Den Haag – Jumat (25/08/2023) Menteri Hukum dan HAM, Yasonna H. Laoly dan Menteri Kehakiman dan Keamanan Belanda, Dilan Yeşilgöz-Zegerius mengadakan pertemuan dalam rangka membangun kerja sama untuk melawan kejahatan transnasional dengan cara memanfaatkan teknologi digital dan platform media sosial. Menurut Yasonna, kejahatan transnasional meningkat secara signifikan seiring dengan kemajuan teknologi, sehingga pemerintah harus membangun kerja sama bilateral di bidang teknologi digital agar dapat menangkal kejahatan transnasional secara efektif.
“Pemerintah harus memanfaatkan teknologi untuk melawan kejahatan transnasional secara efektif. Untuk itu, Indonesia dan Belanda mendorong kerja sama melalui teknologi digital dan platform media sosial,” ujar Yasonna.
Berbagai bentuk kejahatan transnasional telah merugikan masyarakat, diantaranya perdagangan orang dan penipuan siber. Dalam pertemuan yang didampingi oleh Duta Besar Republik Indonesia, Mayertas dan Sekretaris Jenderal, Andap Budhi Revianto tersebut, Yasonna menyatakan pelaku kejahatan transnasional dapat memasang lowongan pekerjaan palsu di luar negeri yang mengakibatkan korban berakhir dipaksa untuk tinggal dan tidak dapat pulang ke Indonesia.
“Pelaku kejahatan transnasional bisa memasang lowongan pekerjaan palsu di luar negeri, hingga akhirnya korban dipaksa tinggal dan tidak bisa pulang. Pemerintah Indonesia dan Belanda perlu meningkatkan kerja sama untuk melawan kejahatan-kejahatan ini,” ujar Yosanna.
Indonesia sendiri telah menciptakan sistem database untuk memantau mobilitas korban kejahatan transnasional yang berhasil dipulangkan, serta mengetatkan proses pemeriksaan keimigrasian. Adanya kerja sama dengan Belanda di bidang teknologi digital ini akan semakin menguatkan level keamanan dan kemampuan pemerintah dalam melindungi masyarakat dari kejahatan transnasional.
Dalam kunjungannya ke Belanda, selain membahas kerja sama di bidang teknologi digital Yasonna juga membahas kerja sama di bidang permasyarakatan bersama pimpinan Reclassering Nederland, Johan Bac dan perwakilan CILC (Centre for International Law Cooperation), Anne-Marie Bruist.
Dalam pertemuan ini, ketiga pihak sepakat untuk melanjutkan kerja sama yang berfokus pada peningkatan kapasitas SDM dalam penerapan sanksi alternatif.
“Indonesia dapat belajar dari Belanda dalam menangani tersangka dan terpidana, khususnya dalam penerapan sanksi alternatif dan kerja sosial,” tutur Yasonna.
Kini, Indonesia telah memiliki Kitab Undang-Undang Hukum Pidana (KUHP) yang baru.
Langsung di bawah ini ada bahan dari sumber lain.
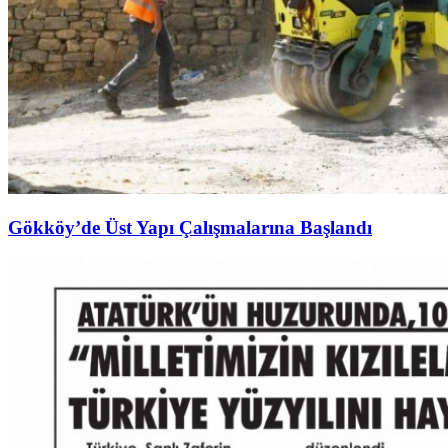
Gökköy’de Üst Yapı Çalışmalarına Başlandı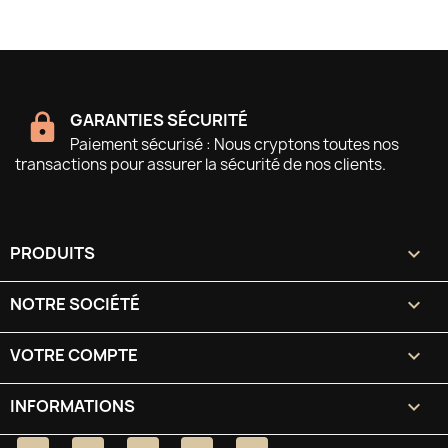
GARANTIES SÉCURITÉ
Paiement sécurisé : Nous cryptons toutes nos
transactions pour assurer la sécurité de nos clients.
PRODUITS

NOTRE SOCIÉTÉ

VOTRE COMPTE

INFORMATIONS
keyboard_arrow_down
Facebook
Twitter
YouTube
Pinterest
Instagram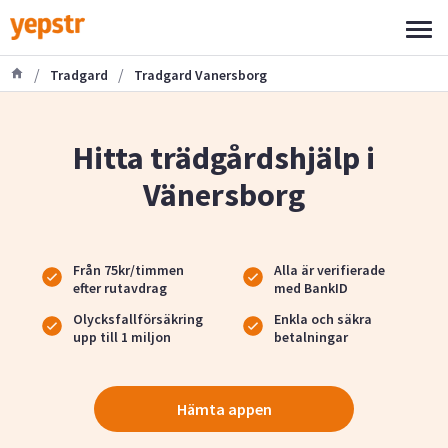
/
/
Tradgard
Tradgard Vanersborg
Hitta trädgårdshjälp i
Vänersborg
Från 75kr/timmen
Alla är verifierade
efter rutavdrag
med BankID
Olycksfallförsäkring
Enkla och säkra
upp till 1 miljon
betalningar
Hämta appen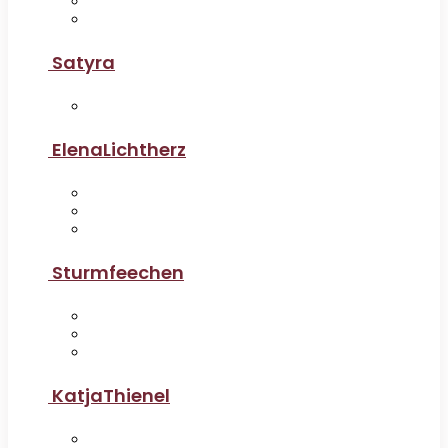
Satyra
ElenaLichtherz
Sturmfeechen
KatjaThienel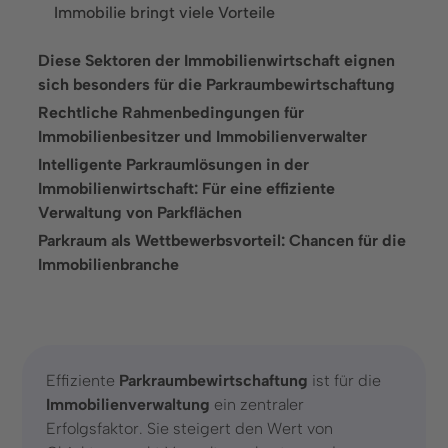
Immobilie bringt viele Vorteile
Lösungen
Diese Sektoren der Immobilienwirtschaft eignen
Parkraumkontrolle
sich besonders für die Parkraumbewirtschaftung
Parkraumbewirtschaftung
Rechtliche Rahmenbedingungen für
Immobilienbesitzer und Immobilienverwalter
Parkraumvermietung
Intelligente Parkraumlösungen in der
Immobilienwirtschaft: Für eine effiziente
Branchen
Verwaltung von Parkflächen
Parkraum als Wettbewerbsvorteil: Chancen für die
Finanzdienstleistungen
Immobilienbranche
Freizeitanlagen
Gastronomie und Hotellerie
Gesundheitseinrichtungen
Effiziente
Parkraumbewirtschaftung
ist für die
Groß- und Einzelhandel
Immobilienverwaltung
ein zentraler
Erfolgsfaktor. Sie steigert den Wert von
Immobilienwirtschaft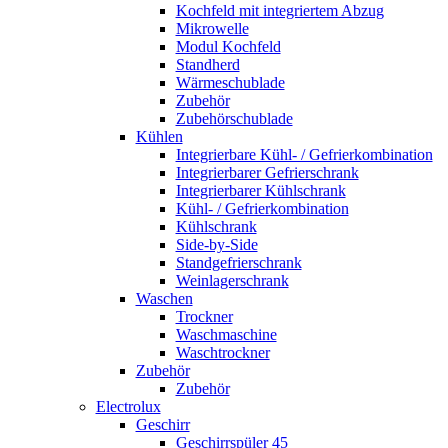
Kochfeld mit integriertem Abzug
Mikrowelle
Modul Kochfeld
Standherd
Wärmeschublade
Zubehör
Zubehörschublade
Kühlen
Integrierbare Kühl- / Gefrierkombination
Integrierbarer Gefrierschrank
Integrierbarer Kühlschrank
Kühl- / Gefrierkombination
Kühlschrank
Side-by-Side
Standgefrierschrank
Weinlagerschrank
Waschen
Trockner
Waschmaschine
Waschtrockner
Zubehör
Zubehör
Electrolux
Geschirr
Geschirrspüler 45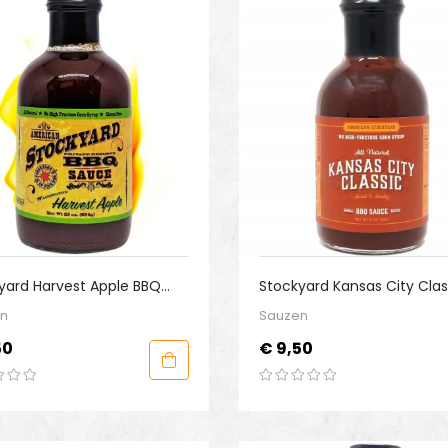
yard Harvest Apple BBQ
Stockyard Kansas City Clas
e
BBQ Sauce
n
Sauzen
Prijs
50
€ 9,50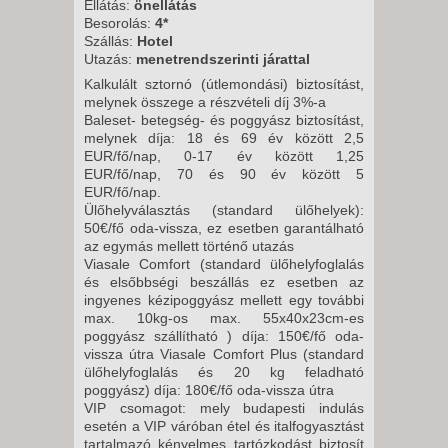
Ellátás:
önellátás
2026. OKTÓBER 09., PÉNTEK -
Besorolás:
4*
8 NAP / 7 ÉJSZAKA
Szállás:
Hotel
Utazás:
menetrendszerinti járattal
2026. OKTÓBER 09., PÉNTEK -
Kalkulált sztornó (útlemondási) biztosítást,
11 NAP / 10 ÉJSZAKA
melynek összege a részvételi díj 3%-a
2026. OKTÓBER 12., HÉTFŐ -
Baleset- betegség- és poggyász biztosítást,
melynek díja: 18 és 69 év között 2,5
12 NAP / 11 ÉJSZAKA
EUR/fő/nap, 0-17 év között 1,25
2026. OKTÓBER 12., HÉTFŐ -
EUR/fő/nap, 70 és 90 év között 5
EUR/fő/nap.
8 NAP / 7 ÉJSZAKA
Ülőhelyválasztás (standard ülőhelyek):
2026. OKTÓBER 16., PÉNTEK -
50€/fő oda-vissza, ez esetben garantálható
az egymás mellett történő utazás
11 NAP / 10 ÉJSZAKA
Viasale Comfort (standard ülőhelyfoglalás
2026. OKTÓBER 16., PÉNTEK -
és elsőbbségi beszállás ez esetben az
ingyenes kézipoggyász mellett egy további
8 NAP / 7 ÉJSZAKA
max. 10kg-os max. 55x40x23cm-es
2026. OKTÓBER 19., HÉTFŐ -
poggyász szállítható ) díja: 150€/fő oda-
8 NAP / 7 ÉJSZAKA
vissza útra Viasale Comfort Plus (standard
ülőhelyfoglalás és 20 kg feladható
2026. OKTÓBER 19., HÉTFŐ -
poggyász) díja: 180€/fő oda-vissza útra
12 NAP / 11 ÉJSZAKA
VIP csomagot: mely budapesti indulás
esetén a VIP váróban étel és italfogyasztást
2026. OKTÓBER 23., PÉNTEK -
tartalmazó kényelmes tartózkodást biztosít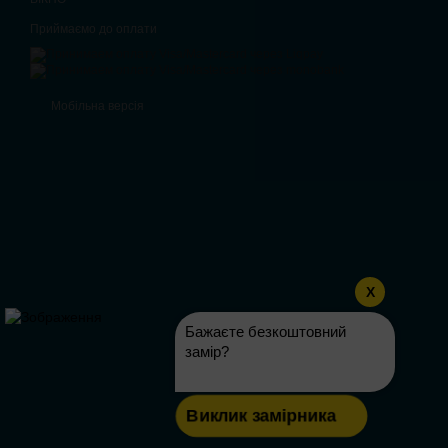
Приймаємо до оплати
Мобільна версія
X
Бажаєте безкоштовний
замір?
Виклик замірника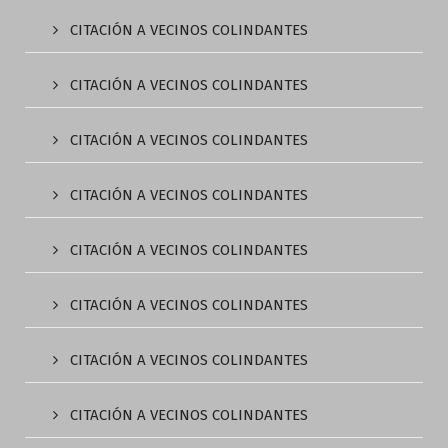
CITACIÓN A VECINOS COLINDANTES
CITACIÓN A VECINOS COLINDANTES
CITACIÓN A VECINOS COLINDANTES
CITACIÓN A VECINOS COLINDANTES
CITACIÓN A VECINOS COLINDANTES
CITACIÓN A VECINOS COLINDANTES
CITACIÓN A VECINOS COLINDANTES
CITACIÓN A VECINOS COLINDANTES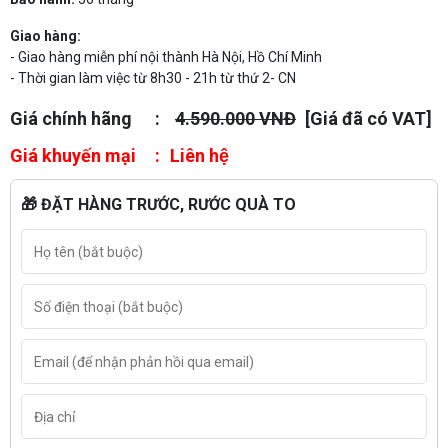
Giao hàng:
- Giao hàng miễn phí nội thành Hà Nội, Hồ Chí Minh
- Thời gian làm việc từ 8h30 - 21h từ thứ 2- CN
Giá chính hãng
4.590.000 VNĐ
[Giá đã có VAT]
Giá khuyến mại
Liên hệ
🎁 ĐẶT HÀNG TRƯỚC, RƯỚC QUÀ TO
KUHP baru mereformasi pendekatan sistem pemasyarakatan yang mengedepankan keadilan korektif, keadilan rehabilitatif, dan keadilan restoratif.
Yasonna menyatakan bahwa kerja sama dengan Belanda dapat membantu Indonesia menyusun peraturan pelaksanaan KUHP yang baru dalam menerapkan pidana alternatif karena belanda telah lebih dahulu menerapkan sistem pidana alternatif dan keadilan restoratif.
“Kerja sama dengan Belanda dapat membantu Indonesia menyusun peraturan pelaksanaan KUHP yang baru dalam menerapkan pidana alternatif, karena Belanda telah lebih dahulu menerapkan sistem pidana alternatif dan keadilan restoratif,” ungkap Yosanna.